- WHAT TO PRODUCE
Word for word, restate the listing; omit the pictures.

- ENTRIES SUPPLIED
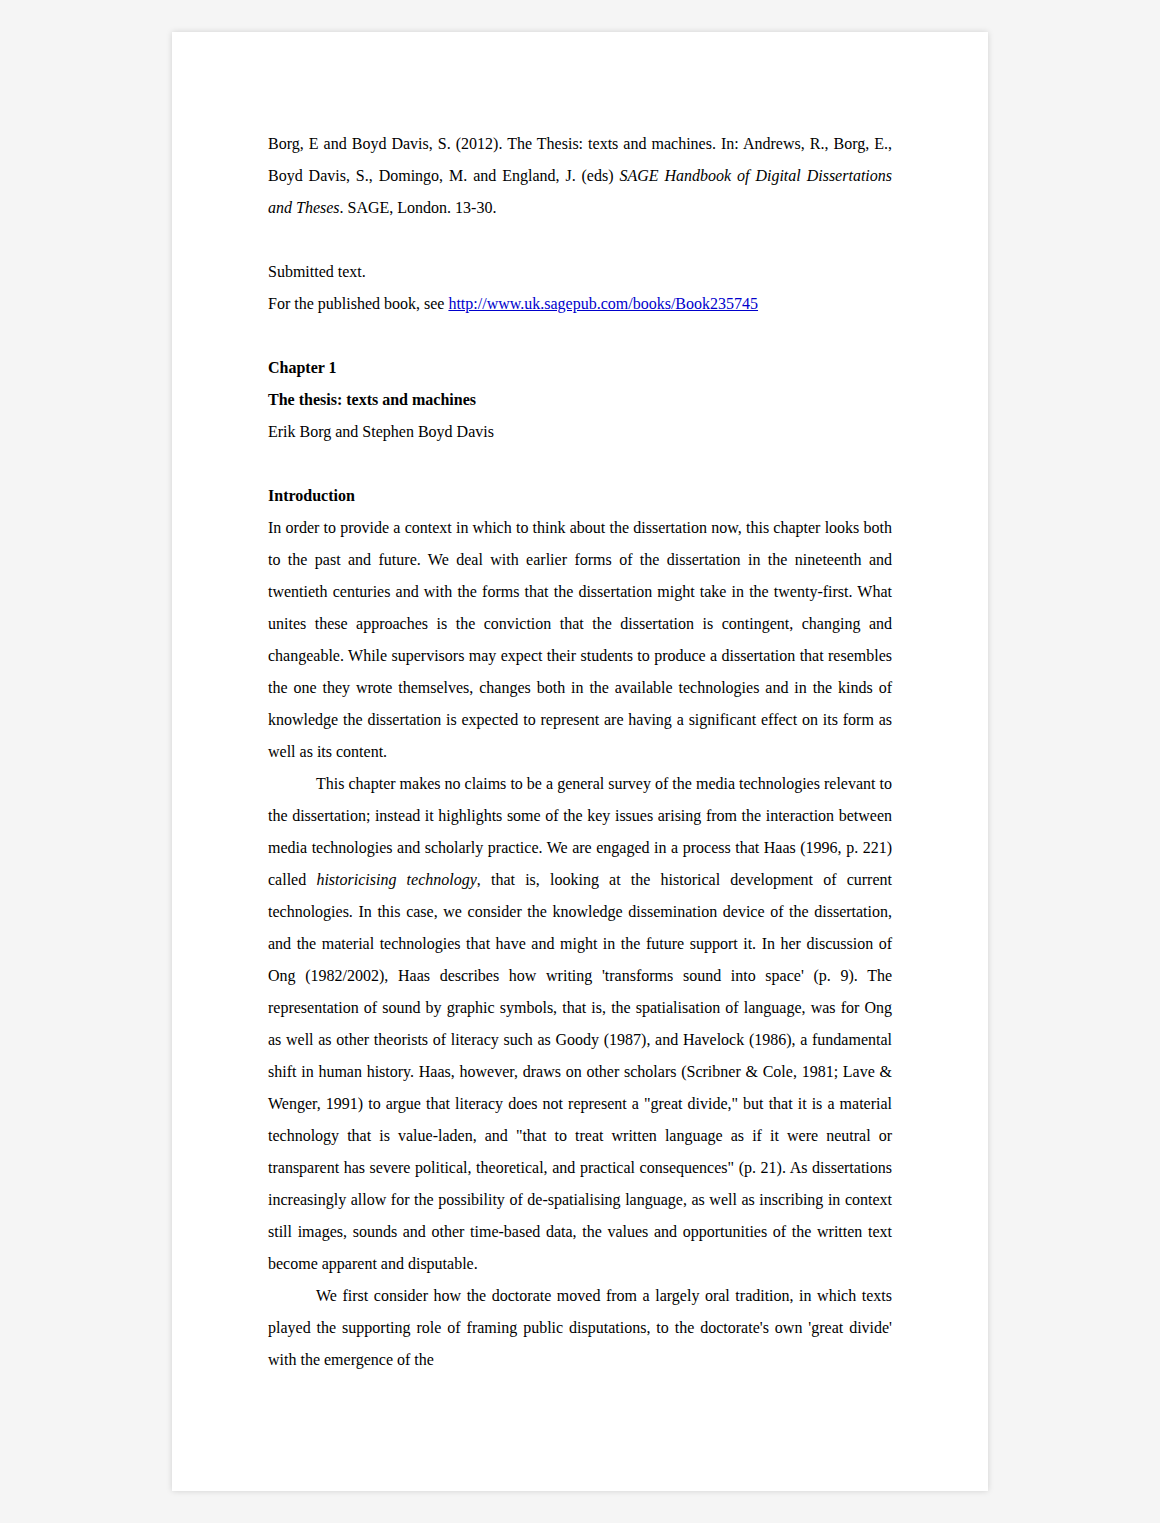Borg, E and Boyd Davis, S. (2012). The Thesis: texts and machines. In: Andrews, R., Borg, E., Boyd Davis, S., Domingo, M. and England, J. (eds) SAGE Handbook of Digital Dissertations and Theses. SAGE, London. 13-30.
Submitted text.
For the published book, see http://www.uk.sagepub.com/books/Book235745
Chapter 1
The thesis: texts and machines
Erik Borg and Stephen Boyd Davis
Introduction
In order to provide a context in which to think about the dissertation now, this chapter looks both to the past and future. We deal with earlier forms of the dissertation in the nineteenth and twentieth centuries and with the forms that the dissertation might take in the twenty-first. What unites these approaches is the conviction that the dissertation is contingent, changing and changeable. While supervisors may expect their students to produce a dissertation that resembles the one they wrote themselves, changes both in the available technologies and in the kinds of knowledge the dissertation is expected to represent are having a significant effect on its form as well as its content.
This chapter makes no claims to be a general survey of the media technologies relevant to the dissertation; instead it highlights some of the key issues arising from the interaction between media technologies and scholarly practice. We are engaged in a process that Haas (1996, p. 221) called historicising technology, that is, looking at the historical development of current technologies. In this case, we consider the knowledge dissemination device of the dissertation, and the material technologies that have and might in the future support it. In her discussion of Ong (1982/2002), Haas describes how writing 'transforms sound into space' (p. 9). The representation of sound by graphic symbols, that is, the spatialisation of language, was for Ong as well as other theorists of literacy such as Goody (1987), and Havelock (1986), a fundamental shift in human history. Haas, however, draws on other scholars (Scribner & Cole, 1981; Lave & Wenger, 1991) to argue that literacy does not represent a "great divide," but that it is a material technology that is value-laden, and "that to treat written language as if it were neutral or transparent has severe political, theoretical, and practical consequences" (p. 21). As dissertations increasingly allow for the possibility of de-spatialising language, as well as inscribing in context still images, sounds and other time-based data, the values and opportunities of the written text become apparent and disputable.
We first consider how the doctorate moved from a largely oral tradition, in which texts played the supporting role of framing public disputations, to the doctorate's own 'great divide' with the emergence of the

- REPLY TO THE EXERCISE
Borg, E and Boyd Davis, S. (2012). The Thesis: texts and machines. In: Andrews, R., Borg, E., Boyd Davis, S., Domingo, M. and England, J. (eds) SAGE Handbook of Digital Dissertations and Theses. SAGE, London. 13-30.
Submitted text.
For the published book, see http://www.uk.sagepub.com/books/Book235745
Chapter 1
The thesis: texts and machines
Erik Borg and Stephen Boyd Davis
Introduction
In order to provide a context in which to think about the dissertation now, this chapter looks both to the past and future. We deal with earlier forms of the dissertation in the nineteenth and twentieth centuries and with the forms that the dissertation might take in the twenty-first. What unites these approaches is the conviction that the dissertation is contingent, changing and changeable. While supervisors may expect their students to produce a dissertation that resembles the one they wrote themselves, changes both in the available technologies and in the kinds of knowledge the dissertation is expected to represent are having a significant effect on its form as well as its content.
This chapter makes no claims to be a general survey of the media technologies relevant to the dissertation; instead it highlights some of the key issues arising from the interaction between media technologies and scholarly practice. We are engaged in a process that Haas (1996, p. 221) called historicising technology, that is, looking at the historical development of current technologies. In this case, we consider the knowledge dissemination device of the dissertation, and the material technologies that have and might in the future support it. In her discussion of Ong (1982/2002), Haas describes how writing 'transforms sound into space' (p. 9). The representation of sound by graphic symbols, that is, the spatialisation of language, was for Ong as well as other theorists of literacy such as Goody (1987), and Havelock (1986), a fundamental shift in human history. Haas, however, draws on other scholars (Scribner & Cole, 1981; Lave & Wenger, 1991) to argue that literacy does not represent a "great divide," but that it is a material technology that is value-laden, and "that to treat written language as if it were neutral or transparent has severe political, theoretical, and practical consequences" (p. 21). As dissertations increasingly allow for the possibility of de-spatialising language, as well as inscribing in context still images, sounds and other time-based data, the values and opportunities of the written text become apparent and disputable.
We first consider how the doctorate moved from a largely oral tradition, in which texts played the supporting role of framing public disputations, to the doctorate's own 'great divide' with the emergence of the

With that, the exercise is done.